It’s been available for pre-order from online retailers for a while (I reserved mine on May 15), but Warner Home Video made it official this morning — a 1080p version of Citizen Kane is being released September 13 on Blu-ray Disc. The new transfer is based on “a 4K scan from a 1941 composite fine-grain positive master,” said WB Motion Picture Imaging colorist Janet Wilson in a prepared statement. Sadly, the camera negative for Kane was destroyed by fire in the 1970s.
(The images I’ve chosen to illustrate this posting are frame grabs from the 2001 Warner Home Video DVD, not the forthcoming Blu-ray.)
The new HD release is significant for a couple of reasons. One of them is that the 1941 debut by director Orson Welles is generally considered a high point (and sometimes the high point) in Hollywood filmmaking history. I hasten to point out that Welles had plenty of help from credited co-screenwriter Herman J. Mankiewicz (the issue of the film’s co-authorship has been fiercely disputed by those who claim Welles didn’t really write any of the screenplay) and cinematographer Gregg Toland, who gave Welles a crash course in working behind the camera, not to mention film editor Robert Wise.
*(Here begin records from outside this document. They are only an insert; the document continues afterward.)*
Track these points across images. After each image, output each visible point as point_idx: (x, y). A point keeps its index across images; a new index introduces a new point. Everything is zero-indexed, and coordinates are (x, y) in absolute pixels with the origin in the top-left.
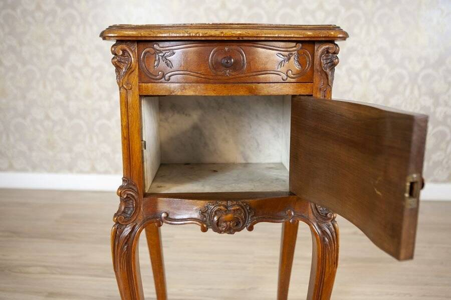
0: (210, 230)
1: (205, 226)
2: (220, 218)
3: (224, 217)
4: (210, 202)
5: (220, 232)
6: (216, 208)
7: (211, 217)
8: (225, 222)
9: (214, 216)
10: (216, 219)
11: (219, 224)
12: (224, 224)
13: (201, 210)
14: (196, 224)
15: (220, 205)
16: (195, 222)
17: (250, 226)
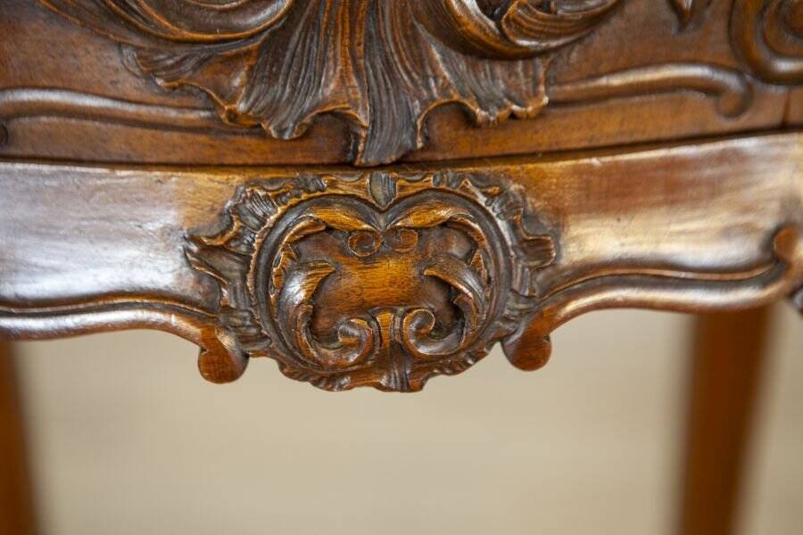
0: (263, 369)
1: (227, 341)
2: (329, 288)
3: (353, 280)
4: (257, 184)
5: (328, 378)
6: (300, 222)
7: (267, 280)
8: (366, 309)
9: (286, 275)
10: (297, 290)
11: (323, 323)
12: (356, 328)
13: (193, 238)
14: (165, 327)
15: (324, 201)
16: (156, 316)
17: (524, 339)
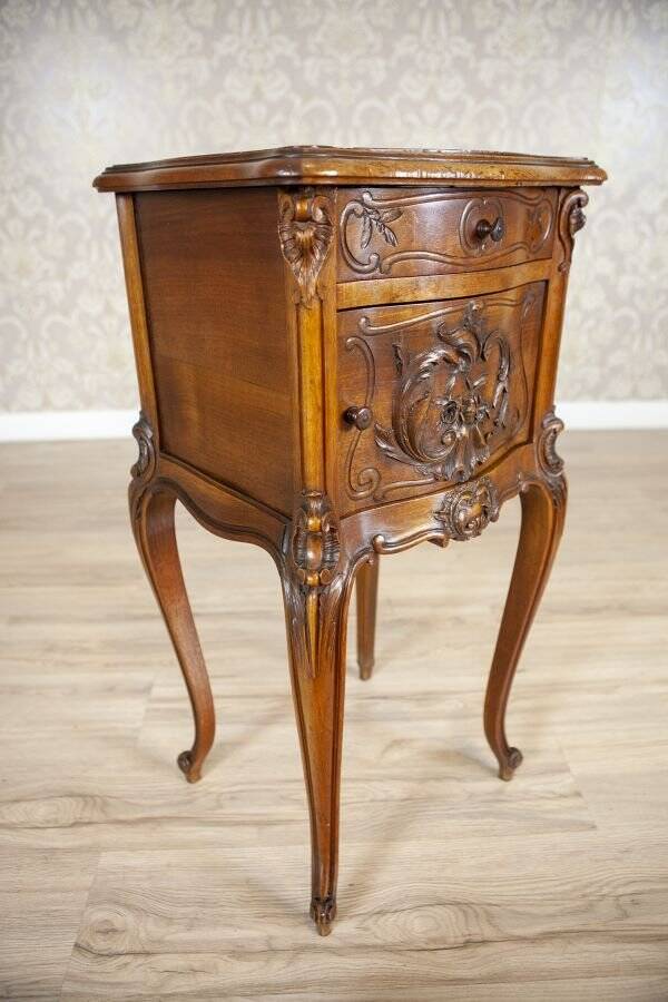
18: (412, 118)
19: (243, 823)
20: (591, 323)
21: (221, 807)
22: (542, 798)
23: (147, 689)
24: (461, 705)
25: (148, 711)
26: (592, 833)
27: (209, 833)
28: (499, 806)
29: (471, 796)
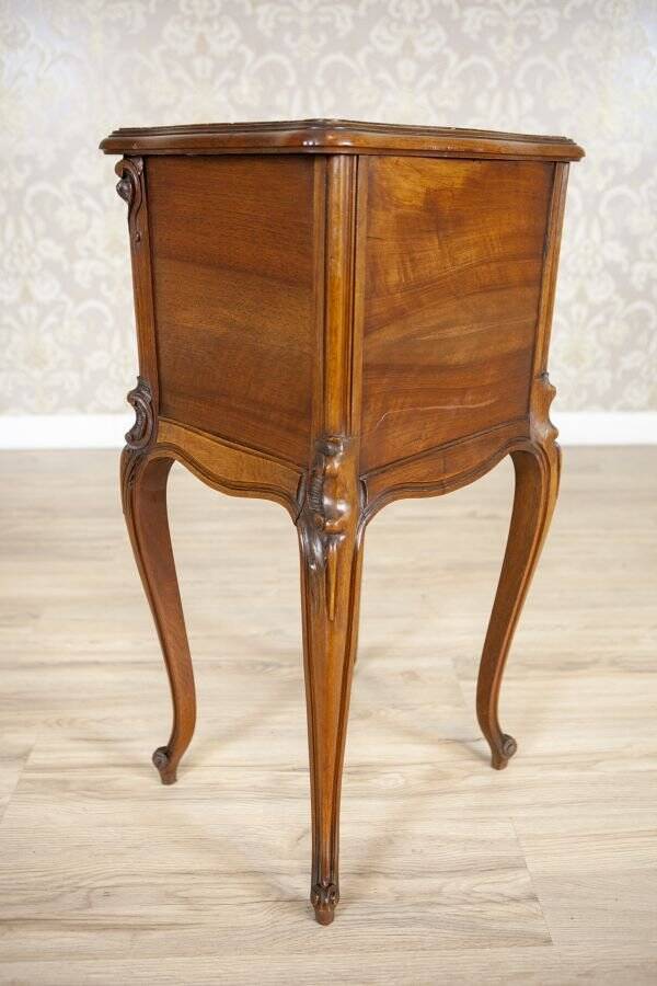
18: (384, 75)
19: (116, 928)
20: (599, 319)
21: (89, 905)
22: (490, 901)
23: (23, 756)
24: (401, 782)
25: (20, 781)
26: (544, 949)
27: (69, 939)
28: (434, 911)
29: (400, 897)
It’s probably best known for its aggressive use of deep-focus techniques (exactly the opposite of the “cinematic” bokeh effect that people prize in today’s large-sensor cameras) and odd camera angles, sometimes requiring that trenches be dug for camera placement, as well as some very imaginative special-effects work. The complete behind-the-scenes story is contained in Robert Carringer’s definitive but currently out of print study The Making of Citizen Kane.
Another reason is that the 2001 Warner Home Video Region 1 DVD release of Citizen Kane was a bit controversial in cinephile circles, with some experts claiming the picture was over-brightened compared to 35mm prints. In one early scene set in a dark projection room, Welles is said to have had more or less his entire cast — and perhaps Alan Ladd, as well — doubling as journalists, confident that the predominance of shadow would obscure their identities. Suffice it to say that the DVD made it easier than it had ever been to try and figure out who was who in those shots.
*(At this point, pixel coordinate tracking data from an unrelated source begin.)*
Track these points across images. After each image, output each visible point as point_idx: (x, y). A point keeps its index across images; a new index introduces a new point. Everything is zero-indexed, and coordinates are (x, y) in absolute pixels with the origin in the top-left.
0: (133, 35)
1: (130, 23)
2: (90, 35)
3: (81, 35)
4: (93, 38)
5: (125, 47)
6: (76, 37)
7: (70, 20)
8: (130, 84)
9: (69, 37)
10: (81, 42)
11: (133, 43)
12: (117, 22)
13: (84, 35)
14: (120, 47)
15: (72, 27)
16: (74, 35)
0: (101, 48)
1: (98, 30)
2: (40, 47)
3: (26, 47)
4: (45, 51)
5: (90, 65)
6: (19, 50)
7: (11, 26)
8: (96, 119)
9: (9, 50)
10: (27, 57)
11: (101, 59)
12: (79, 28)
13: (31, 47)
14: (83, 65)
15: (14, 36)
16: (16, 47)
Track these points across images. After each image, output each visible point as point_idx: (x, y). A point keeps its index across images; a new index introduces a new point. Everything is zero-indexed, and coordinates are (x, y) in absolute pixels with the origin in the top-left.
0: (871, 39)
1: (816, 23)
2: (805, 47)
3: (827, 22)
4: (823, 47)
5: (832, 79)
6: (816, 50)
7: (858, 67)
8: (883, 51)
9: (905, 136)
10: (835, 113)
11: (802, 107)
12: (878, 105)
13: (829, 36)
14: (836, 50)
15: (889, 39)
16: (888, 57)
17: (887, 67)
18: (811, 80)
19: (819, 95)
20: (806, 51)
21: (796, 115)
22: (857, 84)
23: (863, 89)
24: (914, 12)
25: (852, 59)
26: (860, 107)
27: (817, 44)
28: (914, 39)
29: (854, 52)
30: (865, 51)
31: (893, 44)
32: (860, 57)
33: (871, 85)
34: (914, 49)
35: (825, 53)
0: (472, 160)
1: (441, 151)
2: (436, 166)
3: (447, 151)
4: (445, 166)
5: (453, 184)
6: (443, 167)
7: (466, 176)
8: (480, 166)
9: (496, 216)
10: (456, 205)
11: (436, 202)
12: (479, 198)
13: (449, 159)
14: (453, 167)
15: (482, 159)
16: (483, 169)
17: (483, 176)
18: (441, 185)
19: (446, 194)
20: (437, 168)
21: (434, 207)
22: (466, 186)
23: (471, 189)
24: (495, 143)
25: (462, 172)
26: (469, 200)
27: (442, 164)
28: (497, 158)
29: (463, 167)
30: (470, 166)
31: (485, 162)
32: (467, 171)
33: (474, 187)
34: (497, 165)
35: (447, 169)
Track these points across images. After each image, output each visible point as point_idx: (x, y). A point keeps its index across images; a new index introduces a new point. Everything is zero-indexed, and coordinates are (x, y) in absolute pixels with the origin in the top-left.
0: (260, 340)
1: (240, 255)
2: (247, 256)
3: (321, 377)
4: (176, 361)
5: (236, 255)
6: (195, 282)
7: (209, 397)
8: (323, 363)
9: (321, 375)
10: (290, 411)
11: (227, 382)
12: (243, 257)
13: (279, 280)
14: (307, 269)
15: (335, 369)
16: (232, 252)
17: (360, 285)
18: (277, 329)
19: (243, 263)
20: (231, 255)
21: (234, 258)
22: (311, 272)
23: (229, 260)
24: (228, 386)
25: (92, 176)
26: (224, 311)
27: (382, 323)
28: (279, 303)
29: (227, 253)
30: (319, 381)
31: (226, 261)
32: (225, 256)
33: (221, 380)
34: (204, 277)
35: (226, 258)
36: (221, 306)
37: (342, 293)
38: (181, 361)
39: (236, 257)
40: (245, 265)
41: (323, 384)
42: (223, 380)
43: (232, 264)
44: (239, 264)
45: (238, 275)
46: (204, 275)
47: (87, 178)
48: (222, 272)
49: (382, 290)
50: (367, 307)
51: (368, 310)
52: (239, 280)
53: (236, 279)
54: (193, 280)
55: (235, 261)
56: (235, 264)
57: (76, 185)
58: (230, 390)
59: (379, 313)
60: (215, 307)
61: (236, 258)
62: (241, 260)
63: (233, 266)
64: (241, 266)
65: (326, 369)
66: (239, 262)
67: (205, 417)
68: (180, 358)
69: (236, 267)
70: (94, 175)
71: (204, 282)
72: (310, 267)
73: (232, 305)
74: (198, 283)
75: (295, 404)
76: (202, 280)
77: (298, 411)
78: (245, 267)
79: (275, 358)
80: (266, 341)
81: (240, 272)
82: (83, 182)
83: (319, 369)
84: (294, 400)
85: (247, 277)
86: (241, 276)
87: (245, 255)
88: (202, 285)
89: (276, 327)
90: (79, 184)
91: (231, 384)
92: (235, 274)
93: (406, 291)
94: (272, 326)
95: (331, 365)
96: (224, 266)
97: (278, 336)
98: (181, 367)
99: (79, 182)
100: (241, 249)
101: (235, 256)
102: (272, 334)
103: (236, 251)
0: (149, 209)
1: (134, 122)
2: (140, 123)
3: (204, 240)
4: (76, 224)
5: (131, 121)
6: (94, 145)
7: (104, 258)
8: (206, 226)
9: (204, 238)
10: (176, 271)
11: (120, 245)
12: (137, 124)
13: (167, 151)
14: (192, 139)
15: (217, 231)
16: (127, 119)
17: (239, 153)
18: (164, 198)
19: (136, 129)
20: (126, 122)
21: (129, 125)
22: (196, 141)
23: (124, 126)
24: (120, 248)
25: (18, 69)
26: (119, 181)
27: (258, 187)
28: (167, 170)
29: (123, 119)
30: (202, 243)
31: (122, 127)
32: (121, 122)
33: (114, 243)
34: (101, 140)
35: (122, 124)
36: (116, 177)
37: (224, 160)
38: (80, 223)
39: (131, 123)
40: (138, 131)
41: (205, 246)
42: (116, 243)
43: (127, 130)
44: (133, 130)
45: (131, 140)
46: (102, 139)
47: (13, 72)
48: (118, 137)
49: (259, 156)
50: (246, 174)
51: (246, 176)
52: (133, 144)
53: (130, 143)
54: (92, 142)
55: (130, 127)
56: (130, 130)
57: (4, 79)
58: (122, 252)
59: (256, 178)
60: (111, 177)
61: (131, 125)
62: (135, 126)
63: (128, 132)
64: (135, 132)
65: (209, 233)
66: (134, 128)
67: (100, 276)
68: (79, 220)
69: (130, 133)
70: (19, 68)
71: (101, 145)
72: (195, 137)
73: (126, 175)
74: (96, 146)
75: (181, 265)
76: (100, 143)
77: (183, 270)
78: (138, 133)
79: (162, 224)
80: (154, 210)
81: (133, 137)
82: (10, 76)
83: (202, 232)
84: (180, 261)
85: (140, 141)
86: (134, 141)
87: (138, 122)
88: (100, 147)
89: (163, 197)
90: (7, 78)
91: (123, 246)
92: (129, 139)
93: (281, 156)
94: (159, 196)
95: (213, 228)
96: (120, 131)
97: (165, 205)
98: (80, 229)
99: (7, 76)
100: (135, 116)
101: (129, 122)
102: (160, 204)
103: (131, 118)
Also discussed were the effects of grain-reduction techniques, which some critics said unduly altered the look of the film. In a famous scene set in the office of the character Bernstein, splashes of rain hitting the windows (you can see them on the Criterion Collection’s laserdisc, which was the best home-video version of the film available before the DVD) seem to have been digitally erased, probably interpreted as film grain by aggressive noise-reduction algorithms that smoothed out the raindrops along with the rest of the picture. (Can we call it a rain-reduction technique?)
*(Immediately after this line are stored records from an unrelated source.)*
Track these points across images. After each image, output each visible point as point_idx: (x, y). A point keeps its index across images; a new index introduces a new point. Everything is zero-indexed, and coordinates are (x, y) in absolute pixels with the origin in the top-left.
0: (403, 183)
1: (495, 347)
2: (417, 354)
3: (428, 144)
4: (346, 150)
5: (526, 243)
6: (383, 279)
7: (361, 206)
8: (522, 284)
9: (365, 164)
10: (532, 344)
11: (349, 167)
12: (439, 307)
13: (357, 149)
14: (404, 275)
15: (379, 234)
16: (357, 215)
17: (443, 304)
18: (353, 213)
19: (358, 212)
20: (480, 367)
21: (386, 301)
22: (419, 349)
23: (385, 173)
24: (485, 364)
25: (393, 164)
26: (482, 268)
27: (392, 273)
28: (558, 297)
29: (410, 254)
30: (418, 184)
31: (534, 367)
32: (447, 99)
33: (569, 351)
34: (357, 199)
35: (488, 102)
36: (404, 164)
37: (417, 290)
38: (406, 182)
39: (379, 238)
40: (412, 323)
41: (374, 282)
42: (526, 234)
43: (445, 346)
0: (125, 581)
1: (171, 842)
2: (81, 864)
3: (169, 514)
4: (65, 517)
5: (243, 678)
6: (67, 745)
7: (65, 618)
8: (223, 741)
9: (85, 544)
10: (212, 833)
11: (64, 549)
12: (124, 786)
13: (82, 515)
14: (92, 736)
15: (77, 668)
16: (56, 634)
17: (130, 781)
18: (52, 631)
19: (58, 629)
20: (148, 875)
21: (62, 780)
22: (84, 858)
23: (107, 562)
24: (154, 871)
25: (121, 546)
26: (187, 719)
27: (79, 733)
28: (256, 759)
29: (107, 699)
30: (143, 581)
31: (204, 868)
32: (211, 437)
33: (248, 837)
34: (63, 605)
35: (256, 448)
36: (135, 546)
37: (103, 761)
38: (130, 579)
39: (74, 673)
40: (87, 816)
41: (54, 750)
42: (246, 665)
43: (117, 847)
It will be interesting to see how Warner chooses to address the disagreement over brightness — neither the film’s director nor its cinematographer are available to settle the issue — but the case of the missing raindrops will almost certainly be solved in this updated iteration of Kane for home viewing. The package will also include audio commentary tracks by Peter Bogdanovich and Roger Ebert (apparently recycled from DVD) along with other extras that include, tantalizingly, “deleted scenes.” The box also includes second and third discs (unclear from the studio press release whether these are BDs or DVDs) with the documentary The Battle over Citizen Kane and the HBO movie about the film’s making, RKO 281.